Além das razões expostas, outros questionamentos não podem ser esquecidos. Que profissional as universidades formarão para atender à disciplina de Ciências Naturais? Quanto tempo os cursos superiores levarão para se adaptar a esse novo modelo e colocar no mercado profissionais adequadamente formados? No curto prazo, quais as consequências práticas de um professor especializado em apenas uma das áreas “tentar” ensinar as demais?
A SBQ já vem discutindo, há cerca de dez anos, a questão da melhoria do ensino superior, em especial no que concerne às licenciaturas, haja vista seu desdobramento e consequências na formação de estudantes de nível médio. Estudos foram realizados e propostas foram apontadas. Sugere-se, por exemplo, a leitura do artigo – Recursos Humanos para Novos Cenários – (Quim. Nova, Vol. 32, No. 3, 567-570, 2009).
Vale ressaltar que, pelo seu caráter central, o conceito formal da Química, como disciplina, vem sendo ressignificado; seu conteúdo não mais é estudado isoladamente, mas como parte importante, subjacente e indispensável a outras matérias, temas ou disciplinas. O conhecimento, cada vez mais multifacetado, pressupõe um diálogo entre as várias áreas, ficando a Química, dada a sua natureza de processo fundamental, implícita aos conteúdos das demais matérias. Entretanto, a aplicação deste conceito de forma ampla requer estudos e testes em “escala-piloto”.
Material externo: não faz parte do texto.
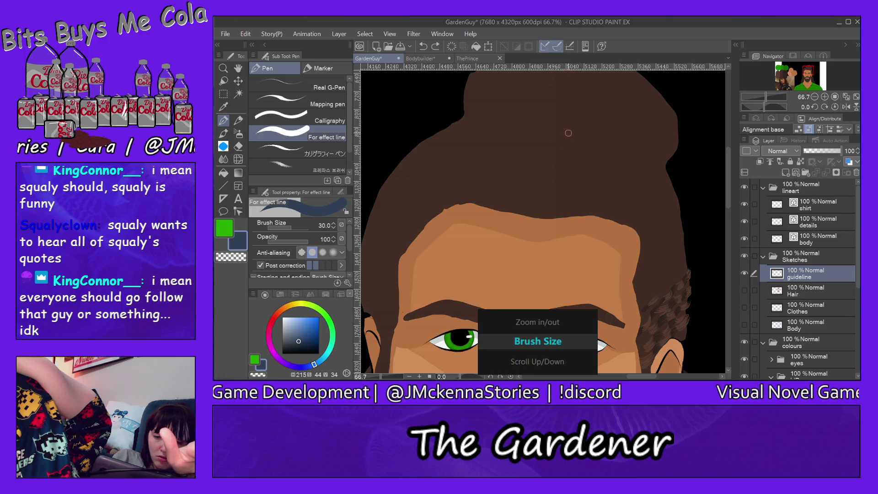
drag(571, 129, 544, 218)
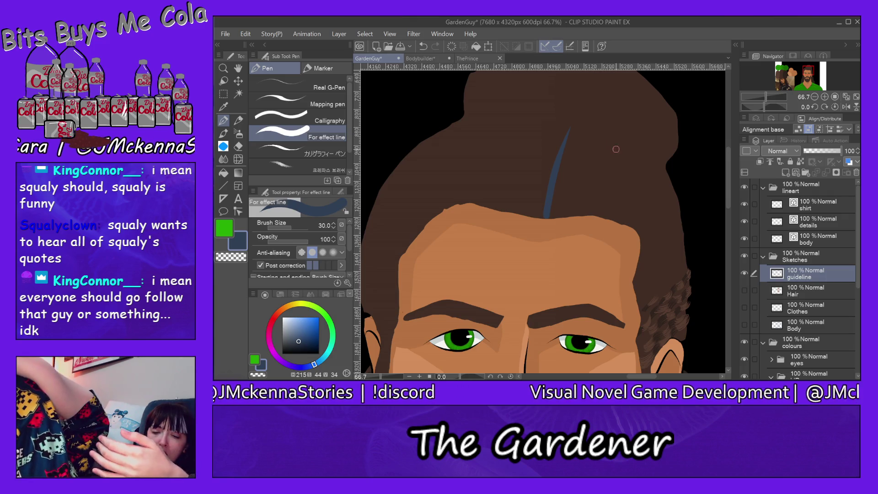
drag(617, 138, 602, 218)
drag(651, 156, 638, 237)
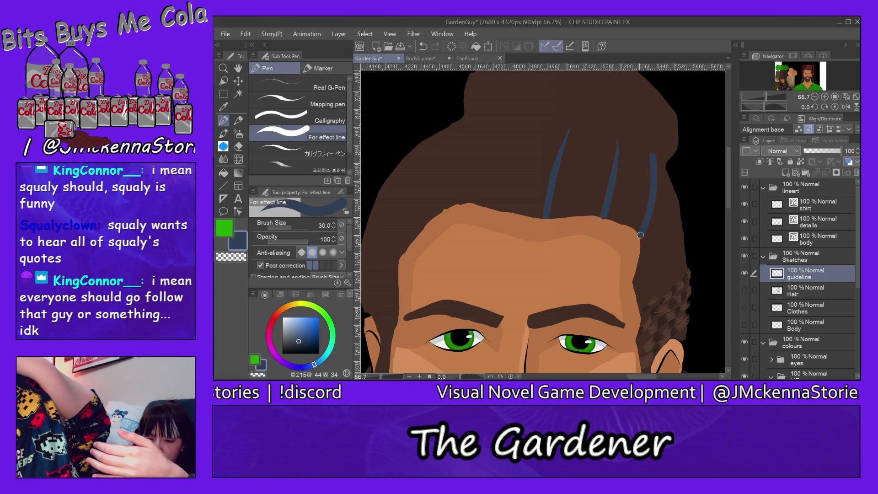
drag(676, 190, 634, 279)
drag(686, 257, 640, 308)
mouse_move(690, 294)
mouse_down()
mouse_move(659, 336)
mouse_move(641, 344)
mouse_up()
No momento a SBQ, apreensiva com a possibilidade de uma mudança radical do sistema de ensino de ciências, sem a necessária fundamentação, solicita ao MEC que divulgue os estudos realizados nesta direção, a lógica da mudança, a metodologia que será utilizada, os prazos, etc. Ao mesmo tempo, propõe-se a colaborar, participando, com outras Sociedades representativas das áreas de Física, Biologia, de discussões sobre a possibilidade (ou não) de efetuar a divulgada fusão e como fazê-la. Acreditamos que não basta uma boa ideia; é preciso ter uma boa metodologia que suporte a implantação e o sucesso desta ideia.”